In principles product and places is the same. It’s all about identifying, developing and communicationg the parts of the identity that are favourable to some specified target groups. But the analysis of identity and of target groups perceptions, coupled with brand building activities, are much more complex for places that for products. It is much more difficult to obtain a fully intergrated communication mix in place branding. (Magne Supphellen)
I personally like the idea of the self perpetuating cycle or shall i call it the cycle of sustainability. If the country help to promote the product, the elements, the brand and the representation of the product by it self (if it’s successful) automaticlly promotes the country. The product have to hae the elements of the identity that represent the country, to promote the country. Because by knowing the product, people wants to know where the product come from or made from. To make it easier, why not designing the product with the elements of the country identity?

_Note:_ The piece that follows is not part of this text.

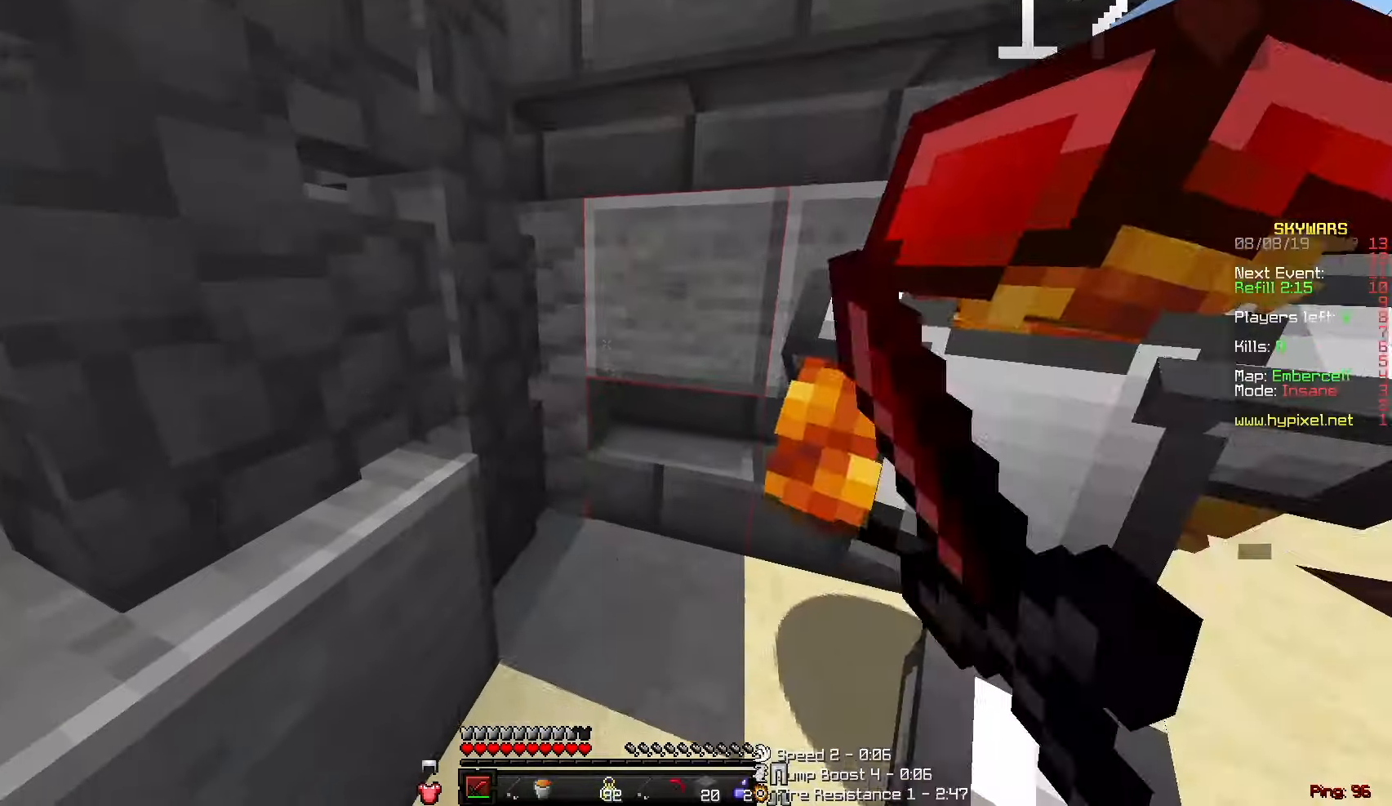
{"dt_ms": 501, "keys": ["a", "w"], "mouse": ["left"], "events": [[50, "a", "down"], [50, "w", "down"], [401, "mouse_right", "down"], [484, "mouse_right", "up"]]}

Credit Image from www.matrade.com.my
Sample of Malaysian Products
HIBROSS is a brand of roselle fruit cordial and dried roselle fruits in Malaysia. All products are made from fresh roselle fruits which are processed immediately after harvest. It is 100 per cent natural with no artificial flavouring or colouring. HIBROSS is further fortified with vitamins and minerals for nutrition and has traditional medicinal values. HIBROSS is manufactured by Malaysian Roselle Industries (Trg) Sdn Bhd.
This Malaysian product does have opportunities to extend the market. It would be much more helpful to Malaysia, if this brand have a elements of Malaysia in their packaging, or promotion pack. I think this is a win win game. No one will lose. It’s a cycle of suntainability.